優柔不断で決断力に欠けるクソ親父には、どうせそのていどの結論しか出せないと、はじめから諦めていた。この件で、貴族社会をこれ以上混乱させたくないから、納得してくれと言われた時すらも、予想通りで怒りも湧いてこなかった。
「・・・・気にしてないさ。どうせ、最初からこうなると予想していた」
「殿下・・・・」
「暗殺に関わったのが、ボリスだけだとは俺も思っていない。でも相手が大物なら、誰かに調査を任せたところで、もみ消されるのがオチだろう。ーーーーだからいずれ、俺の手で決着をつける」
主犯はボリス・フォン・ヴュートリッヒだったが、俺が目障りだってことを隠そうともしないギュンター・フォン・フックスも一枚噛んでいそうだし、他にも姦計を巡らせていた貴族はいただろう。
背後に大物がいるなら、決断力のない親父では、敵勢力を一掃できないだろう。だから最初から、自分の手で処理するつもりだった。
だが、そうするには権力がいる。だから確実な決定権を手に入れるまでは、今は耐えるしかなかった。
「そうですか・・・・」
アルムガルト侯爵は、気が抜けたように笑った。その笑顔だけは作りものじゃない、本心からの表情に見えた。
「余計な心配でしたね。殿下は意志が強い方ですから、すべてご自分の力で解決なさるでしょう」
アルムガルト侯爵の笑顔を見つめていると、視界にバスラーの蝶が割りこんできた。そして、蝶は侯爵の髪にとまる。
「侯爵、髪に虫がついてるぞ」
「えっ!?」
侯爵は驚いて、ばっと髪をかき上げた。俺は虫を追い払うふりをして後ろにまわり、侯爵のうなじにほくろが二つあることを確認した。
ーーーーこれでアルベルタの本名が、アルテ・フォン・アルムガルトだという証拠がそろった。

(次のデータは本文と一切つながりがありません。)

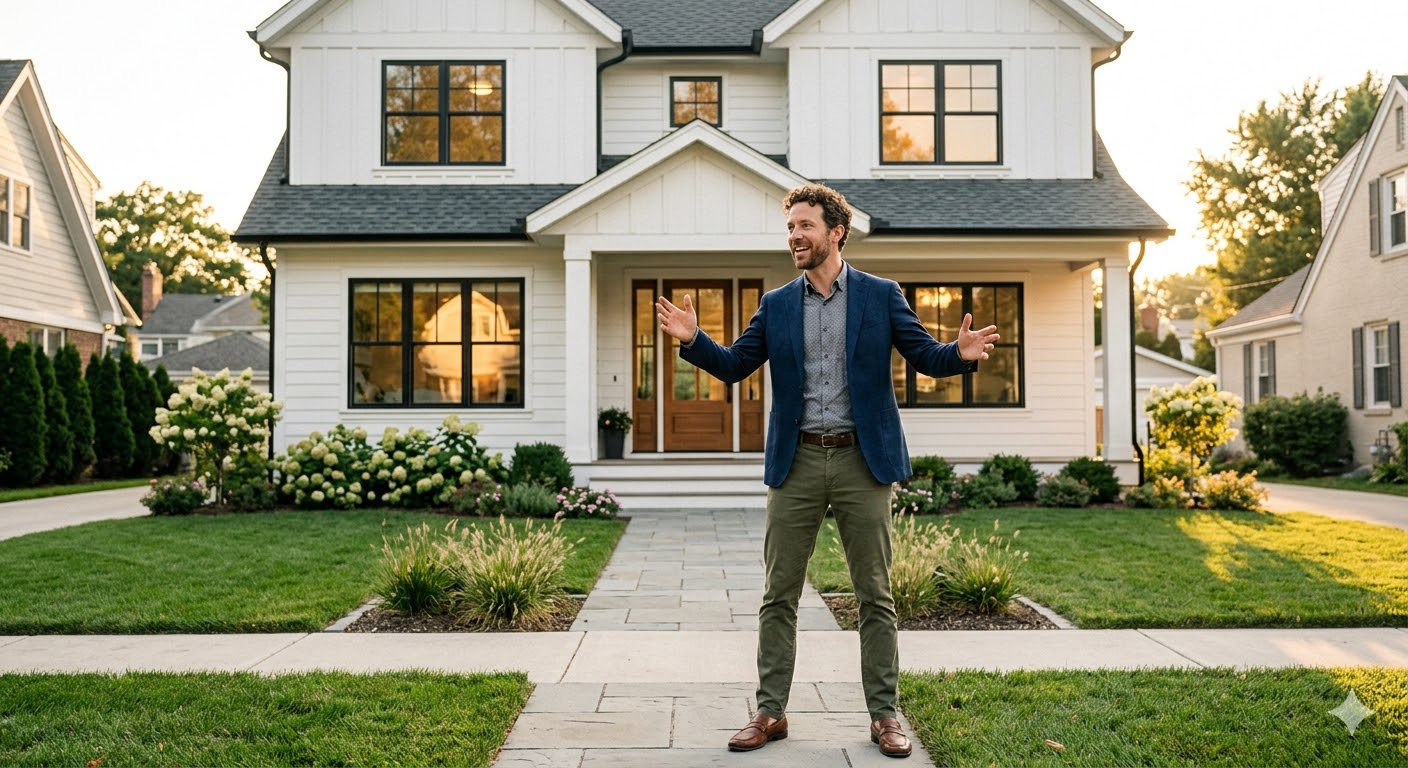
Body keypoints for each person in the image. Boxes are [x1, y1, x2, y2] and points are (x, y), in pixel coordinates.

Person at [656, 183, 999, 759]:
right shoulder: (777, 303)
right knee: (778, 594)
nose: (795, 235)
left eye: (805, 225)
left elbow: (923, 356)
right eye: (790, 226)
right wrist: (695, 341)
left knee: (875, 595)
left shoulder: (880, 295)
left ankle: (885, 716)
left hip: (863, 461)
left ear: (836, 232)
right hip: (798, 461)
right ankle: (770, 712)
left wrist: (958, 354)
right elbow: (737, 365)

素直に髪をかき上げたあたり、アルムガルト侯爵は、自分のうなじにほくろがあることを知らないのかもしれない。うなじはいつも髪で隠れているし、鏡でも確認しにくい場所だ。身支度に関わる使用人も、わざわざ伝えたりしないだろう。
「追い払ったから、もう大丈夫だ」
バスラーに合図して、蝶を撤退させてから、侯爵にそう伝えた。
「ありがとうございます・・・・」
虫は追い払ったが、今度は、強風に巻き上げられた草が、侯爵の髪についていることに気づいた。
「・・・・!」
手を伸ばして、アルムガルト侯爵の髪についた草を払い落とした。その途中で、手の甲が侯爵の頬に触れる。
驚いたのか、アルムガルト侯爵の呼吸が止まった。大きく見開かれた目を見て、俺の動きも止まる。つかの間、状況を忘れて見つめあっていた。
我に返った侯爵は、なぜか不安げにまわりを見回す。
侯爵の目の動きで、まわりの貴族達に、ちらちらと盗み見られていることに気づいた。俺が自分から他の貴族に話しかけたのが、そんなに珍しかったのだろうか。しかも話しかけた相手が、悪名高いアルムガルト侯爵という点が、注目される理由になったのかもしれない。
「殿下、殿下!」
なぜか、バスラーが慌てた様子で近づいてきた。
「どうした?」
「そ、そろそろ皇宮に戻りましょう。日が暮れてきましたし・・・・」
「私も、これで失礼します」
ばつが悪そうにしていた侯爵は、バスラーが割って入ってきたことをこれ幸いに、立ち去ることにしたようだった。彼女は深々と頭を下げると、身をひるがえし、好奇の視線から逃げるように、足早に去っていった。
「殿下、まずいですよ!」
侯爵の後姿が、会話を聞かれる心配がないていどに離れたところで、バスラーに脇腹を小突かれた。
「なんだよ」
「誤解されるような言動はひかえてください!」
「誤解って?」
「今の侯爵にたいする行動ですよ!」
「髪についた草を払い落としただけなのに、それの何が問題なんだ?」
「はた目には、殿下が侯爵の頬に触れて、見つめ合っているように見えましたよ! 殿下に他意がなかったのだとしても、まわりにそう受け取られるような言動はひかえてください!」
面倒くさい話だった。俺の政略婚の相手が誰になるのか、貴族達が注目しているせいで、誰かと少し話をするだけで、勝手な憶測を流されてしまう。
「とにかく、今後は注意してください」
「わかった、わかった」
「本当にちゃんとわかってるんですか!?」
「今後は気をつける」
空から降ってくる雹のようなバスラーの怒涛のお小言を止めるために、俺はその時はそう答えるしかなかった。